» **Task item**
In the entries below, substitute "2012" for "2011" and reproduce every line with nothing else changed.

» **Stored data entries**
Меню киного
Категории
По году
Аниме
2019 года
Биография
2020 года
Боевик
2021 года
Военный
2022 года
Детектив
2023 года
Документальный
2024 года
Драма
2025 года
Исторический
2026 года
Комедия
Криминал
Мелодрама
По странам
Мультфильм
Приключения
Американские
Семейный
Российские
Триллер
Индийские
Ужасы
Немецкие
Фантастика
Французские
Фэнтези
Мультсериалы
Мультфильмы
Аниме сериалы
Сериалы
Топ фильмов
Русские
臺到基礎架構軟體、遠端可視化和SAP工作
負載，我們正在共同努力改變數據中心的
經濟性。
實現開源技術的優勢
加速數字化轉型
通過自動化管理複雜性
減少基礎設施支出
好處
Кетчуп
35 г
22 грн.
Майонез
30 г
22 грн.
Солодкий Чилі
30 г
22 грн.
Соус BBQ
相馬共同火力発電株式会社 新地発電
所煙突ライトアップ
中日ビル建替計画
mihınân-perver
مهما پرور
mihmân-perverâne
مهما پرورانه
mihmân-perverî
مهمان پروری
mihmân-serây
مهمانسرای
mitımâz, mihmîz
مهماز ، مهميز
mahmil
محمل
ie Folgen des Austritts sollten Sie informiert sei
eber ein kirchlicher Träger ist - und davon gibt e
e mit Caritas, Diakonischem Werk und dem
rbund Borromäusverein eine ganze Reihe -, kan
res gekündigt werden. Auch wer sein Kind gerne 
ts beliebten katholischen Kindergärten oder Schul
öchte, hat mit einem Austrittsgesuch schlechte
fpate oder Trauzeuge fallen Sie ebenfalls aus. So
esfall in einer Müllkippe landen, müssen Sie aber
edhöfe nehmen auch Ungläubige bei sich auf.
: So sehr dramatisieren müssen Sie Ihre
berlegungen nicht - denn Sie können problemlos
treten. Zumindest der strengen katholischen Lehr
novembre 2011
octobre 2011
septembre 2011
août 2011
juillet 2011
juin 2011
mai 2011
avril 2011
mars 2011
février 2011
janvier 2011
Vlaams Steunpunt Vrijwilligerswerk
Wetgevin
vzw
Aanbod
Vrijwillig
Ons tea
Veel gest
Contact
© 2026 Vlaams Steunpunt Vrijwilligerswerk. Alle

» **Task response**
Меню киного
Категории
По году
Аниме
2019 года
Биография
2020 года
Боевик
2021 года
Военный
2022 года
Детектив
2023 года
Документальный
2024 года
Драма
2025 года
Исторический
2026 года
Комедия
Криминал
Мелодрама
По странам
Мультфильм
Приключения
Американские
Семейный
Российские
Триллер
Индийские
Ужасы
Немецкие
Фантастика
Французские
Фэнтези
Мультсериалы
Мультфильмы
Аниме сериалы
Сериалы
Топ фильмов
Русские
臺到基礎架構軟體、遠端可視化和SAP工作
負載，我們正在共同努力改變數據中心的
經濟性。
實現開源技術的優勢
加速數字化轉型
通過自動化管理複雜性
減少基礎設施支出
好處
Кетчуп
35 г
22 грн.
Майонез
30 г
22 грн.
Солодкий Чилі
30 г
22 грн.
Соус BBQ
相馬共同火力発電株式会社 新地発電
所煙突ライトアップ
中日ビル建替計画
mihınân-perver
مهما پرور
mihmân-perverâne
مهما پرورانه
mihmân-perverî
مهمان پروری
mihmân-serây
مهمانسرای
mitımâz, mihmîz
مهماز ، مهميز
mahmil
محمل
ie Folgen des Austritts sollten Sie informiert sei
eber ein kirchlicher Träger ist - und davon gibt e
e mit Caritas, Diakonischem Werk und dem
rbund Borromäusverein eine ganze Reihe -, kan
res gekündigt werden. Auch wer sein Kind gerne 
ts beliebten katholischen Kindergärten oder Schul
öchte, hat mit einem Austrittsgesuch schlechte
fpate oder Trauzeuge fallen Sie ebenfalls aus. So
esfall in einer Müllkippe landen, müssen Sie aber
edhöfe nehmen auch Ungläubige bei sich auf.
: So sehr dramatisieren müssen Sie Ihre
berlegungen nicht - denn Sie können problemlos
treten. Zumindest der strengen katholischen Lehr
novembre 2012
octobre 2012
septembre 2012
août 2012
juillet 2012
juin 2012
mai 2012
avril 2012
mars 2012
février 2012
janvier 2012
Vlaams Steunpunt Vrijwilligerswerk
Wetgevin
vzw
Aanbod
Vrijwillig
Ons tea
Veel gest
Contact
© 2026 Vlaams Steunpunt Vrijwilligerswerk. Alle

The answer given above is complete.